Pabrik Gula Jatitujuh yang diresmikan oleh Presiden Suharto pada tahun 1981 yang didukung dengan areal HGU tebu seluas 12.000 ha waktu itu, semuanya dibangun di atas lahan hutan. Sesuai Undang-Undang No.41 Tahun 1999 tentang Kehutanan, supaya  luas hutan di Pulau Jawa tidak berkurang atas penggunaan lahan tersebut PG Jatitujuh harus mencari lahan pengganti untuk dihutankan.

Kasus ini sudah tidak hanya berulang tahun tapi berulang abad karena awal kejadiannya adalah tahun 1976 ketika Pemerintah di bawah Presiden Suharto waktu itu dalam rangka memenuhi kebutuhan gula dalam negeri untuk mencapai swasembada memutuskan untuk merubah hutan produksi yang dikelola Perhutani dikonversi menjadi areal tanaman tebu. Jadi kalau dihitung sampai saat ini sudah berjalan 42 tahun lebih. Presiden sudah ganti 5 kali. Kabinet dan Menteri Kehutanan juga mungkin sudah belasan kali berganti, termasuk Dirut yang menangani apalagi sampai GM PG-nya mungkin sudah pada ganti generasi. Namun baru sekarang ini mulai ada langkah yang kongkrit untuk melakukan penggantian. Walaupun upaya memenuhi kewajiban ini sudah sangat gencar di-lakukan tapi baru bisa diperoleh lahan pengganti tahun ini melalui pola sinergi BUMN dengan PTPN VIII.
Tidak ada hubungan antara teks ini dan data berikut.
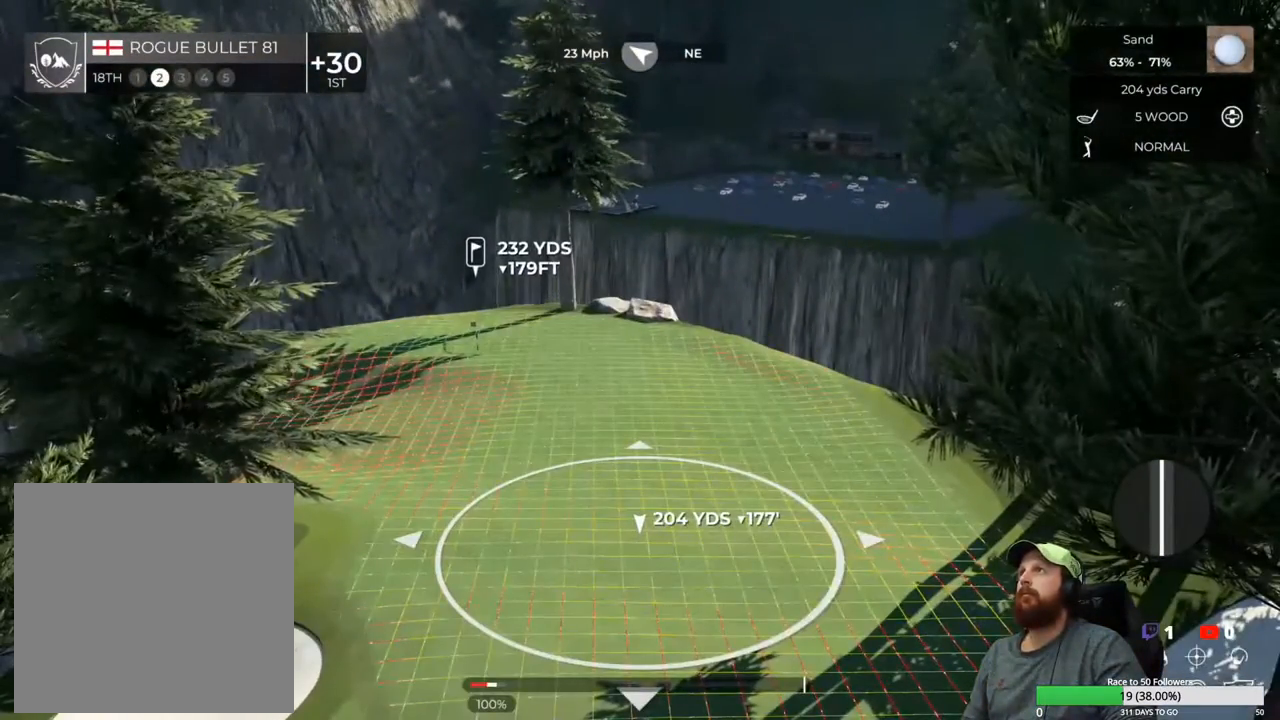
{"buttons": [], "left_stick": "center", "right_stick": "up-right", "events": [[33, "right_stick", "up-right"]]}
Tim Gabungan Holding dan PT Rajawali II dengan kecepatan “gas pooll” alhamdulilah bersama PTPN VIII bisa menyiapkan lahan seluas 7800 ha untuk diproses lanjut sebagai lahan pengganti.

DSC_0651.JPG

Memang untuk menyelesaikan masalah ini tidak cukup dengan modal semangat. Perlu kerja keras, perlu modal dan perlu kepemimpinan yang menjadi dirigen di depan.
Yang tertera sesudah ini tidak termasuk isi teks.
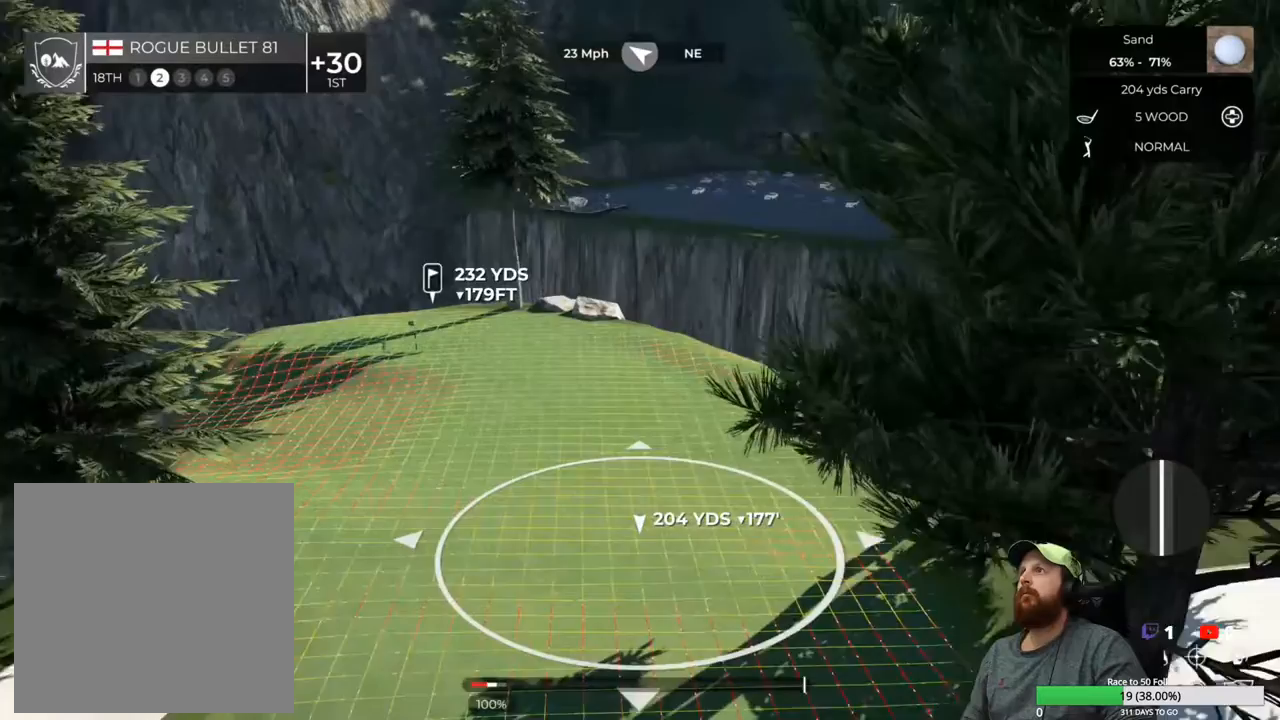
{"buttons": ["L1"], "left_stick": "center", "right_stick": "center", "events": [[83, "right_stick", "center"], [333, "right_stick", "right"], [500, "L1", "down"], [500, "right_stick", "center"]]}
Beruntung RNI baru mengisi “bahan bakar” lumayan penuh yang didapat dari penjualan saham Phapros, saya segera “gas pooll” untuk menyelesaikan kewajiban yang terkait dengan PT Rajawali II ini. Satu masalah terkait pendanaan lewat dan bisa diatasi meskipun harus dengan kerja keras  dikawal dengan luar biasa ketat.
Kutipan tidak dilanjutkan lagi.